= Virginity testing in Indonesia =

Requirement for joining the police and military force in Indonesia

In Indonesia, virginity tests were performed as a requirement for joining the police and military force. Tests have been performed since 1965. It has since been condemned internationally and domestically by news outlets and human rights organisations. In August 2021, the Indonesian Army stated that it would no longer continue this practice for female recruits, and was formally announced by the Indonesian Army Chief of Staff General Andika Perkasa.

==Legal basis==
The 1999 human rights law in Indonesia bans discrimination against women. The UN Human Rights Office called for ban of virginity testing, viewing the practice to be medically unnecessary, often painful, humiliating, and traumatic. Despite international pressure, Jokowi's government has not initiated legislation to end virginity testing.

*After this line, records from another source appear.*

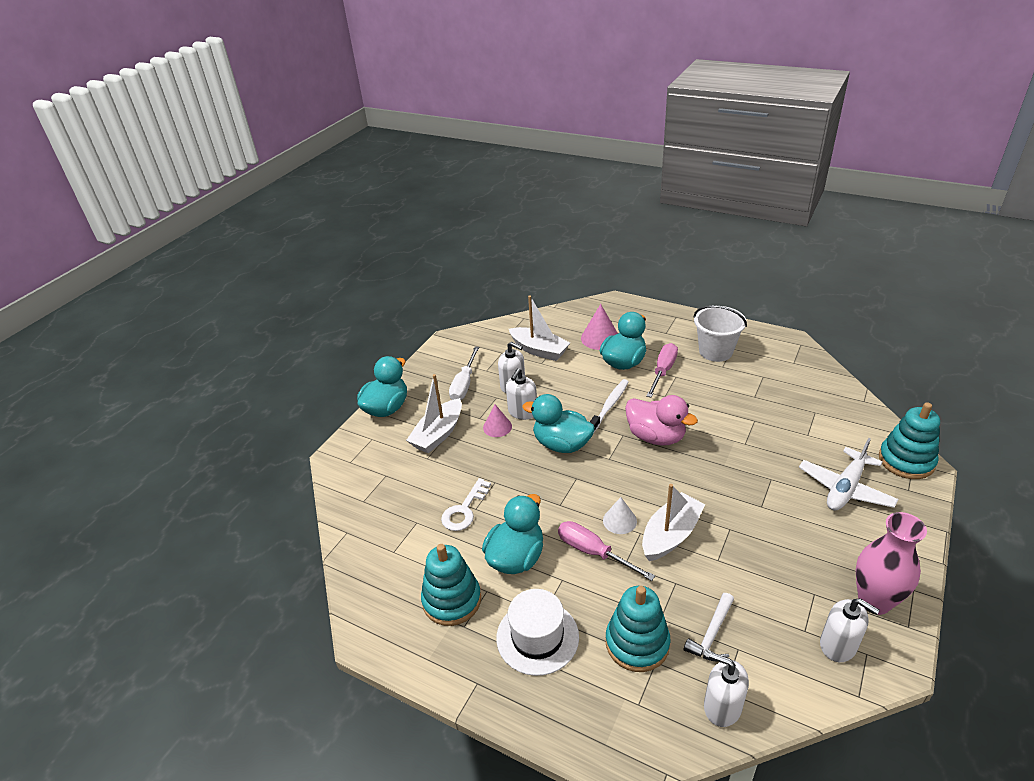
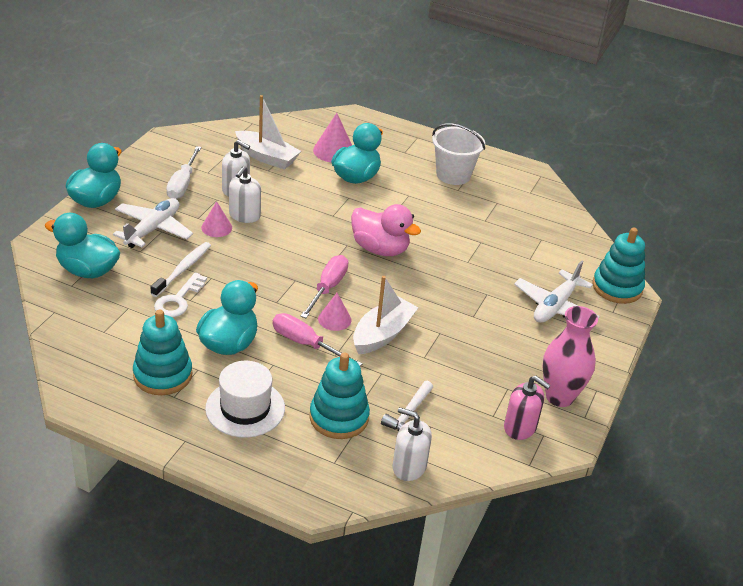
camera: 10 degrees left, 0 degrees up
white boat [406,374,462,454] -> white plane [113,198,193,248]
turquoise duck [522,394,595,453] -> turquoise duck moved to [45,213,120,278]
white toothbrush [590,379,628,432] -> white toothbrush moved to [151,242,211,297]
white cone [603,497,637,534] -> pink cone [318,293,351,331]
pink screwdriver [646,343,678,398] -> pink screwdriver moved to [300,255,348,318]
white soap dispenser [820,599,880,662] -> pink soap dispenser [504,376,551,440]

==Virginity testing in different fields==

===Police===
Chief Police Regulation No. 5/2009 outlines the Guidelines for Police Candidates. Article 36 requires female applicants to an "obstetrics and gynecology" examination, without specifying further. Tests are conducted by the Police Medical and Health Center (Pusat Kedokteran dan Kesehatan) using the "two-finger test". The Indonesian National Police jobs website stated in 2014, that, "In addition to the medical and physical tests, women who want to be policewomen must also undergo virginity tests. So all women who want to become policewomen should keep their virginity." The official letter containing the order to stop the tests has been sent in 2014 and its gradually being implemented, however it may still be performed on regional areas.

===Military===
The Indonesian National Armed Forces also has been conducting this practice, as confirmed by its deputy head of the Health Center, Andriani. The test isn't only required for female applicants, but also for the fiancées of its personnel. They carry out the test to "ensure the health of the body and the spirit of these women." High-ranking officials have deemed the test to be relevant, as it measures "the personality and mentality of the person," and linked non-virgin women to bad habits as opposed to military personnel who are supposed to "protect the nation."

====Discontinuation====
In August 2021, Indonesian Army Chief of Staff General Andika Perkasa has officially announced that the Army will no longer conduct virginity testing for female recruits. The Navy and Air Force have already stopped these tests as well previously.

===Schools===
Several attempts have been made to make virginity testing compulsory in school applications across Indonesia. In 2010, the Regional Representative Council of Jambi made a recommendation to conduct virginity tests to students upon enrolling in junior high school and high school. The same recommendation was made by the Regional Representative Council of Jember in 2015. In 2013, the Education Department of Prabumulih, South Sumatra recommended conducting virginity tests to high school students, and even incorporating it to the regional budget plan.

===Sports===
In December 2019, a gymnast from East Java was banned from competing at the 2019 SEA Games in the Philippines due to virginity rumors. The controversy sparked protests from Indonesian activists and various women's rights organizations.

==Media coverage==
The Jakarta Post first reported on 21 August 2013 about the planned virginity tests in Sumatra. The story was picked up by western outlets such as The Guardian and Huffington Post The plans were cancelled after protests.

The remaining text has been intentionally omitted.